Little more work done on the tender portion of the heisler, it was cut from a tender that was part of a Christmas battery powered train set. After fitting I discovered that the water fill hatch was located partially under the cab roof and was worried that in real live it would interfere with water filling of the tender section but I posed the ? on LSC and fellow modeler Rick Marty settled my fears stating that the fill pipe did move laterally as well as up and down. Tender section is a little more narrow than the cab but think it will look neat having a walk area on each site. Now to figure out a mounting plan and add some grab rails, along with wood logs after painting, More to come, Bill


----------



## choochoowilly (Oct 31, 2016)

Cool evening and dryer day means I got a little work and painting done, fitted the tender section of the heisler with grab rails, the brass ones put Jax pewter black and the plastic ones will get a little brass paint to look the same. The top slanted section I made removable in order to access the interior for something to be determined later, just seemed like a wasted space to cover and not use. It's not too large and could probably get my G scale graphics receiver in it but not much room left for a battery or sound unit. Made it removable by using magnetic tape and can always put weight in there for traction. Painted it a flat black and secured the water hatch cover, still to do is mount it and weather it, I think I'm opting for a battery/sound car behind the engine as at the moment I have 4 small engines that are all track powered and no layout but friends with layouts but no track power. Think it would be great to be able to run all these engines. So I have a nice wood sided Kalamazoo box car that already has the bottom hole drilled for sound and being as my passenger train is the Mason Bogie I think the box car would function for all of them, it would be nice to see my fruits of my labor in action. More to come, Bill


----------



## choochoowilly (Oct 31, 2016)

Moving along, got the headlight bracket and light installed and a little weathering done and started work on the sanding pipes, more to come


----------



## Nick Jr (Jan 2, 2008)

Bill, looks great. I envy anyone who can apply good weathering. LiG


----------



## Scott (Jan 29, 2008)

The Miesler is coming along nicely. It'll look good with a 'short' consist once operational.


----------



## choochoowilly (Oct 31, 2016)

• **RAW RECORDS**
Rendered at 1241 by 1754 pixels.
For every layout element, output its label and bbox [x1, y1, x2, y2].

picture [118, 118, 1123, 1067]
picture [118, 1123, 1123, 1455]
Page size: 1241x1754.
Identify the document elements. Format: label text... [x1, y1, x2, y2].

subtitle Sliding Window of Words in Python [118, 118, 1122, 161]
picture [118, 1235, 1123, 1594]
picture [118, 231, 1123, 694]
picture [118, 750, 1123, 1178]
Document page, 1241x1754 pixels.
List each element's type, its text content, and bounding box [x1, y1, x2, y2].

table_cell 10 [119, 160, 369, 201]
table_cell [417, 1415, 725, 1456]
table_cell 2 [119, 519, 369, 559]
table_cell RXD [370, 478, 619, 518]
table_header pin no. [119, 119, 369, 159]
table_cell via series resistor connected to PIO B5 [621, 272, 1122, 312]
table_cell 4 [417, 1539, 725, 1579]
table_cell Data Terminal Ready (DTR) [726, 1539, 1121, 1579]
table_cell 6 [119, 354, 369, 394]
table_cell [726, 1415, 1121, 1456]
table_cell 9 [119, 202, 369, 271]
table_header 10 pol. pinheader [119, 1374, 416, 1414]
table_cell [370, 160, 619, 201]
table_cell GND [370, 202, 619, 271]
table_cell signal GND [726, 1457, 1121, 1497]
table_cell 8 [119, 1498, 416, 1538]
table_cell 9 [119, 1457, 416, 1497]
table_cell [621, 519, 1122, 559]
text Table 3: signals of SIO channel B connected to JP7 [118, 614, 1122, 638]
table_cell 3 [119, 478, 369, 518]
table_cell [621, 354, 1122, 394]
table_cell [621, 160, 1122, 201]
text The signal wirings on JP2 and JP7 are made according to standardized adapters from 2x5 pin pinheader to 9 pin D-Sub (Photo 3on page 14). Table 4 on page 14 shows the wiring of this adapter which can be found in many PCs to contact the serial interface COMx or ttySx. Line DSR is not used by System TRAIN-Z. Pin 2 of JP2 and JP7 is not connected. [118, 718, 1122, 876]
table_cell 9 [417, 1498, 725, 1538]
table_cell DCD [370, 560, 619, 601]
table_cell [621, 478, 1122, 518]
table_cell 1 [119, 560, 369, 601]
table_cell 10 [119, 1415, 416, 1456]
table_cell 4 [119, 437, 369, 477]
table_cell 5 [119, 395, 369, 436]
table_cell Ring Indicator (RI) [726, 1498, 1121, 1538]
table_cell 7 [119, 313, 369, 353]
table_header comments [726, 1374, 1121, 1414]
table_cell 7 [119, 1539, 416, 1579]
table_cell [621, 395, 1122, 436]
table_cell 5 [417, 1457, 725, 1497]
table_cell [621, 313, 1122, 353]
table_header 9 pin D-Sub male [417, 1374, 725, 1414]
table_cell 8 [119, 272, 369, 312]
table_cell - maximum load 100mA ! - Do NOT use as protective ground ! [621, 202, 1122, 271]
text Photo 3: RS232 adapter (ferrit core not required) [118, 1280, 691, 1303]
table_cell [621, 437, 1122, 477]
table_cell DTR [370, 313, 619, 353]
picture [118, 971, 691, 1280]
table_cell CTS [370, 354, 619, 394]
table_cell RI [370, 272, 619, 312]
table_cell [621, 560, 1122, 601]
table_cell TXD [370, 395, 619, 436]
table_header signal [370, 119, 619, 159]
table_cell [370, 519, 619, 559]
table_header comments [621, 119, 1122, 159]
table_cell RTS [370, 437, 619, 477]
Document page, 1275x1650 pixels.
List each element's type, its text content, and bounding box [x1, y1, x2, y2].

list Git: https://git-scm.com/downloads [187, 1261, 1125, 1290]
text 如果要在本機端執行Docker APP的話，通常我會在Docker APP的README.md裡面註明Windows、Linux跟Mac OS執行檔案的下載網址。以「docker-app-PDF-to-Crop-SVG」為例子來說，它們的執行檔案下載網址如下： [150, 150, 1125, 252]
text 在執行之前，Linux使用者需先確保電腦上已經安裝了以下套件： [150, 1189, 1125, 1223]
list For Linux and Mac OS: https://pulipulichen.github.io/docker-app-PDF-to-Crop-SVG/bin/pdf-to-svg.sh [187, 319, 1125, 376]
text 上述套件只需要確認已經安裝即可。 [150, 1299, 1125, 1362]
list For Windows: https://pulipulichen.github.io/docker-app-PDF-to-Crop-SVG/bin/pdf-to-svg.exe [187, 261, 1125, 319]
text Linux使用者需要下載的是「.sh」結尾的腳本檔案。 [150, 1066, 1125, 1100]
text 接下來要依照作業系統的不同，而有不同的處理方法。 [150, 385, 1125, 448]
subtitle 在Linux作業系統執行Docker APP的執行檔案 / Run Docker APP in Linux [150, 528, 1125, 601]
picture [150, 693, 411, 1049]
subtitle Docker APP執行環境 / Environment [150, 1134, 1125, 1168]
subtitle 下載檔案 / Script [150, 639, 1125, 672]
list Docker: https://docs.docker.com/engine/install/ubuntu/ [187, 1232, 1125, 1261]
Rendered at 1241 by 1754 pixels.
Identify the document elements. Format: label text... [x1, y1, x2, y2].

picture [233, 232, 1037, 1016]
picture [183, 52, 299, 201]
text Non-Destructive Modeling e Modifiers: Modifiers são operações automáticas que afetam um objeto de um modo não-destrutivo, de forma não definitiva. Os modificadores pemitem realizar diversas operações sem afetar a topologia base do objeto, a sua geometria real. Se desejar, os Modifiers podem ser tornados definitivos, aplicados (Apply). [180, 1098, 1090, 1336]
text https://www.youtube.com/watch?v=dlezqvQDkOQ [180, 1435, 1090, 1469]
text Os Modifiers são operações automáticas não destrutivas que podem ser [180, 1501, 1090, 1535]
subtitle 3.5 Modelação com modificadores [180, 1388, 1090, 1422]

• **EXERCISE GOAL**
State whether each statement agrees with the Heisler model thread, answering yes or no and quoting the deciding words. 1. The tender came from a tender belonging to a Christmas battery powered train set. 2. The top slanted section of the tender was fixed permanently in place. 3. The tender section is wider than the cab. Rely solely on the Heisler model thread when responding.

• **OUTPUT OF THE EXERCISE**
1. Yes: "it was cut from a tender that was part of a Christmas battery powered train set"
2. No: "Made it removable by using magnetic tape"
3. No: "Tender section is a little more narrow than the cab"